When the Journal became Knoxville’s afternoon paper in 1986, his writings were still anxiously awaited, especially his “Free Thought Association” feature that purported to predict the winners of college football games each Saturday.

He found time to author three books, biographies of Archie Campbell and John Majors, and a history of the University of Tennessee basketball program. He also shared billing with cartoonist Charlie Daniel on a book of Daniel cartoons titled, “UT Football Cartoons by Daniel, with some free thoughts by Ben Byrd.” He won national awards for his writings and was honored by Congressman Jimmy Duncan in the April 15, 2010, Congressional Record.

When Belmont College, coached by Ben’s son, Rick, came to Thompson-Boling Arena for a game against Tennessee, Ben sat on press row, watching intently. The game was still in question down the stretch, and the television people had a camera on Ben as play progressed.

Sitting there with the media, Ben couldn’t cheer or show outward emotion, but the cameras occasionally showed a grimace when things weren’t going so well or a quick smile when things were. Ben had covered a number of exciting finishes, but watching his son coach in a tight game, against Tennessee or anybody else, had to have been something special.

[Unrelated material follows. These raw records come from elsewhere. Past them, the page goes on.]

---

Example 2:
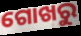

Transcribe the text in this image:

ଗୋଖରୁ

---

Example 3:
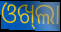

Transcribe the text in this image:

ଓଖ୍‌ଲା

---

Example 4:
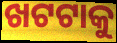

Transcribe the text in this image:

ଖଟଟାକୁ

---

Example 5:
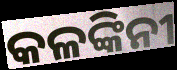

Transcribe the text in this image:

କଳଙ୍କିନୀ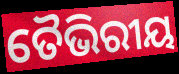
ତୈଭିରୀୟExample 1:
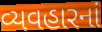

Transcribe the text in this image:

વ્યવહારનાં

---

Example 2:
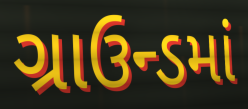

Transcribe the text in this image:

ગ્રાઉન્ડમાં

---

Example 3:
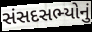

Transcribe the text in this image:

સંસદસભ્યોનું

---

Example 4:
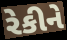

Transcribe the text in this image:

રેકીને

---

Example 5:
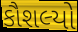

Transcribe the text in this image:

કૌશલ્યો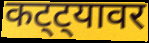
कट्ट्यावर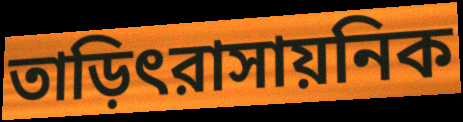
তাড়িৎরাসায়নিক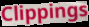
ClippingsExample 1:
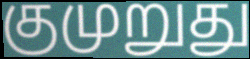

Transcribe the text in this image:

குமுறுது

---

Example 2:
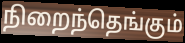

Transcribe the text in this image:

நிறைந்தெங்கும்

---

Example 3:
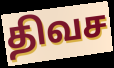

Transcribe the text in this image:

திவச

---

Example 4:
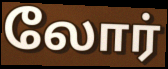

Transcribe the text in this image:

லோர்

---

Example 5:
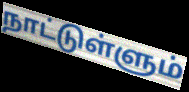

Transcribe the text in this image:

நாட்டுள்ளும்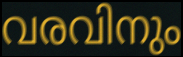
വരവിനുംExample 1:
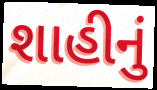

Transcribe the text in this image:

શાહીનું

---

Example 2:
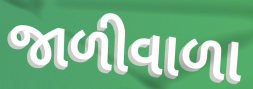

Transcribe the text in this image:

જાળીવાળા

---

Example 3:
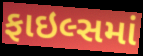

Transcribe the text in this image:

ફાઇલ્સમાં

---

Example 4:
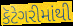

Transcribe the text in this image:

કૅટેગરીમાંથી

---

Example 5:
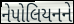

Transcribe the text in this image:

નેપોલિયનને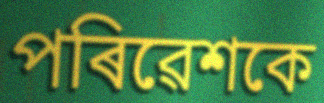
পৰিৱেশকে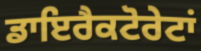
ਡਾਇਰੈਕਟੋਰੇਟਾਂ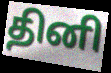
தினி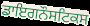
ਡਾਇਗਨੌਸਟਿਕਸ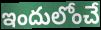
ఇందులోంచే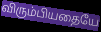
விரும்பியதையே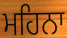
ਮਹਿਨਾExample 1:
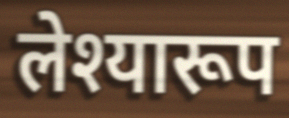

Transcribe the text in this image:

लेश्यारूप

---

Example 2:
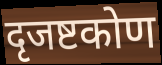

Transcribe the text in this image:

दृजष्टकोण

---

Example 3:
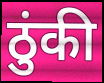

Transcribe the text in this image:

ठुंकी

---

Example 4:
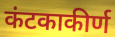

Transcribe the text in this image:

कंटकाकीर्ण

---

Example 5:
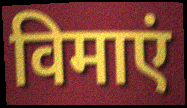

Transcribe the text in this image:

विमाएं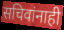
सचिवांनाही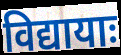
विद्यायाः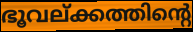
ഭൂവല്ക്കത്തിന്റെ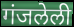
गंजलेली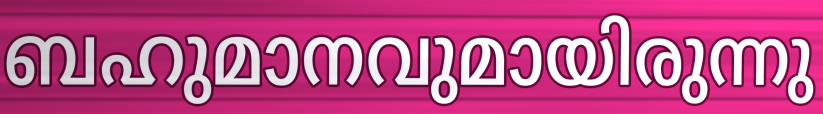
ബഹുമാനവുമായിരുന്നു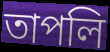
তাপলি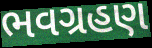
ભવગ્રહણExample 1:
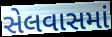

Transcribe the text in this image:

સેલવાસમાં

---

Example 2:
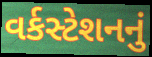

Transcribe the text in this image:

વર્કસ્ટેશનનું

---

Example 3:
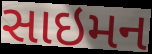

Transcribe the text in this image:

સાઇમન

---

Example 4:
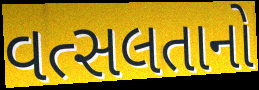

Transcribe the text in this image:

વત્સલતાનો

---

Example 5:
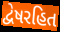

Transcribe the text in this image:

દ્વેષરહિત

“There were the personal attributes, fairness, decency, humility, more than anything, that I remember,” said Rick. “He never cared about credit or recognition. He wasn’t interested in being a rabble-rouser or stirring things up. He wanted to report the games and the people involved. It was a different world back then.”

He also found time to support events in the community, particularly the Boys and Girls Clubs of the Tennessee Valley and its major yearly fundraiser, the Greater Knoxville Sports Hall of Fame.

“My work has also brought me into close contact with coaches, players, officials and other citizens of the world of sports,” he wrote in the Journal’s final edition. “Again, they are too numerous to name, but to say that they have enriched my life is an understatement.

“Sports is an enchanted land through which the little boy or girl who lives inside all of us loves to wander, but too many of us too often forget that winning and losing are not life or death.

“Rudyard Kipling told us to meet with triumph and disaster and treat those two imposters just the same, but then old Rudyard never attended a football game at Neyland Stadium.”

“Perhaps the most important lesson he taught was the value of loving other people,” said daughter Kathy Byrd. “He once told his granddaughter that she will learn that the more people who love you and the more people who you love, the better off you are. He taught that in the way he lived and interacted with his family, friends, and even strangers.”

No one knows exactly how many University of Tennessee games Ben Byrd covered at Shields-Watkins Field/Neyland Stadium, Thompson-Boling Arena, and elsewhere, but he told each story as few others could. When the next history of Tennessee athletics is written, his name belongs on page 1 and throughout the narrative.